Weaknesses in regulatory framework remain after Credit Suisse collapse, says SNB
2024.06.20 01:11
ZURICH (Reuters) -Weaknesses in the Swiss financial regulatory framework persist following the 2023 collapse of Credit Suisse and must be addressed, the Swiss National Bank said on Thursday.
In a state-backed rescue, Credit Suisse was absorbed by its longtime rival UBS in 2023. Concerns that the enlarged lender posed risks for the economy prompted the government to propose tougher regulations for banks deemed “too big to fail” in April.
At the heart of the plan were proposals to have UBS hold more capital, but they still face a long political process.
In its annual financial stability report, the SNB said it shared the governing Federal Council’s view on the need for action on capital requirements, liquidity requirements, early intervention, and recovery and resolution planning.
“The current capitalisation of the combined UBS parent bank is stronger than that of the Credit Suisse parent bank before the crisis. Still, the weaknesses of the current regime remain and should be addressed,” the central bank said.

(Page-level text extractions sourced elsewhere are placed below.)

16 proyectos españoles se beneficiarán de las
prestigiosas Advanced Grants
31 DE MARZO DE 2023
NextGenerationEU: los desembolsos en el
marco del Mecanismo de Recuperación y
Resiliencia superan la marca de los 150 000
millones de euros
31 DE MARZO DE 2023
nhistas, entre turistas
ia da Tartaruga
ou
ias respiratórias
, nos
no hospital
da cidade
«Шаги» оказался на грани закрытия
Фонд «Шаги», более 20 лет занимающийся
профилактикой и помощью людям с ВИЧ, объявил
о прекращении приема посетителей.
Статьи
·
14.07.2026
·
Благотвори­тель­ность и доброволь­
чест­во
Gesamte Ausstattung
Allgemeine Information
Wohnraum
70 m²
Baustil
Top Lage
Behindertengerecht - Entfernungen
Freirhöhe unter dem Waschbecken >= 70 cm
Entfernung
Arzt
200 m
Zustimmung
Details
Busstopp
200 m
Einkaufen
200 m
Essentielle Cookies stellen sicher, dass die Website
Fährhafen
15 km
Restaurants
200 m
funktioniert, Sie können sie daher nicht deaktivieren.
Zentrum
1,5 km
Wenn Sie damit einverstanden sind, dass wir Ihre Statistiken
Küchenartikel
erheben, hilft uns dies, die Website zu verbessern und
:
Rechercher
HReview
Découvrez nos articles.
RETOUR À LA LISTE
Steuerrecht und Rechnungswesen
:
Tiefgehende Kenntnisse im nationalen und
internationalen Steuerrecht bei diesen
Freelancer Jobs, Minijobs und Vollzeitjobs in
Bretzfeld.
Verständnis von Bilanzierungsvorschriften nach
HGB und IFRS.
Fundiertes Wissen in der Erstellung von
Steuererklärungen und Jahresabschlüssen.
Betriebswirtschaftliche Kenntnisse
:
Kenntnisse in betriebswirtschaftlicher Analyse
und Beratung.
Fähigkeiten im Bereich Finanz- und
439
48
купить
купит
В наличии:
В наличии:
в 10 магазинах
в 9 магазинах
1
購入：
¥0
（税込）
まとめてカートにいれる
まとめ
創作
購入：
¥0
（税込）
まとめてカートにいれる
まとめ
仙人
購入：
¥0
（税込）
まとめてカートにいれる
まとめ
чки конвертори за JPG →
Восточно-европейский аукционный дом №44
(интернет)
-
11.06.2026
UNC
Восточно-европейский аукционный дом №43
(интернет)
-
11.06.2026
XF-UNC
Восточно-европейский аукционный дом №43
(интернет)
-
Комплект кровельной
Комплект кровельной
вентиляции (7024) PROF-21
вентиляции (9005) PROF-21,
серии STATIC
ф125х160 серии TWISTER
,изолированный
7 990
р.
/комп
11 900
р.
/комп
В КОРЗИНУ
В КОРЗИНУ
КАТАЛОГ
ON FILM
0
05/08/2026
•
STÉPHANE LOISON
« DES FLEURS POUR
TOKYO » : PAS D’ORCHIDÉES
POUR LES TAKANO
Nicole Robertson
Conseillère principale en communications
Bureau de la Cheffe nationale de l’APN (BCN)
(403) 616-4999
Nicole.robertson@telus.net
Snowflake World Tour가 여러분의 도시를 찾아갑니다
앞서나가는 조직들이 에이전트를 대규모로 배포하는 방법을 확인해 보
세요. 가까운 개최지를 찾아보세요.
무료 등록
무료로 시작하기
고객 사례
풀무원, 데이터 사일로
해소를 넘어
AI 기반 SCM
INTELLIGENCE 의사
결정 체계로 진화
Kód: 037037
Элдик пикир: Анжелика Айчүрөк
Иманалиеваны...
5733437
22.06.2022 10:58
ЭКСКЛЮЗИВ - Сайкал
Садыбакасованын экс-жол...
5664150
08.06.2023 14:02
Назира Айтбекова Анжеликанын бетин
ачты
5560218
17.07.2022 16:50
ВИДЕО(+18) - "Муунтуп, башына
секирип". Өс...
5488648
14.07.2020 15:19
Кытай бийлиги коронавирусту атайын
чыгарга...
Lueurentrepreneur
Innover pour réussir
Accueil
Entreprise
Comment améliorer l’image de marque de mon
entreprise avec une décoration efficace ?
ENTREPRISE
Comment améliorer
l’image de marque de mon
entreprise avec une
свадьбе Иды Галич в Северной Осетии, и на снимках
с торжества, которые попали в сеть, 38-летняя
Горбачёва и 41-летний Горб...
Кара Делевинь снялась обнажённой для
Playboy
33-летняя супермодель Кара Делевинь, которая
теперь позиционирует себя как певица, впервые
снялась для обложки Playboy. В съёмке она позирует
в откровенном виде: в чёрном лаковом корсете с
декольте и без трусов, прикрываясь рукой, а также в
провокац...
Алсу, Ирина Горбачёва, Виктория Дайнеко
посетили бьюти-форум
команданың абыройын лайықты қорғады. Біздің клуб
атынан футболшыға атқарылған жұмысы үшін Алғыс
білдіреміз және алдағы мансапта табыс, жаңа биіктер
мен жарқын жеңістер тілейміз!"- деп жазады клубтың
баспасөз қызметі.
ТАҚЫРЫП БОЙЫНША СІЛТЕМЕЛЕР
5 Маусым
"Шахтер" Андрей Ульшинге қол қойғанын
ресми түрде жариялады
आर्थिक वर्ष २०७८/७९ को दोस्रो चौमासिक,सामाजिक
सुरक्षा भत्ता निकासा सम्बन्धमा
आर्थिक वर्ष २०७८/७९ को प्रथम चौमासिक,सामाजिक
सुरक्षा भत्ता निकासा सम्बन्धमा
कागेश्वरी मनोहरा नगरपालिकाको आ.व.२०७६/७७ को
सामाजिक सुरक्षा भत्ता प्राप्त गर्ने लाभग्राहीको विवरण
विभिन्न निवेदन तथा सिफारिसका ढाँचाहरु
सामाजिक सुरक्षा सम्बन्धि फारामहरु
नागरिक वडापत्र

The SNB also backed a review of the liquidity coverage ratio, a key measure to gauge a bank’s ability to meet its cash demands, after the outflows of retail deposits during the Credit Suisse crisis were larger and faster than the ratio assumed.
On Wednesday, Switzerland’s financial regulator said that the UBS takeover of Credit Suisse did not create any competition concerns, despite recommendations from the country’s antitrust watchdog that it merited further scrutiny.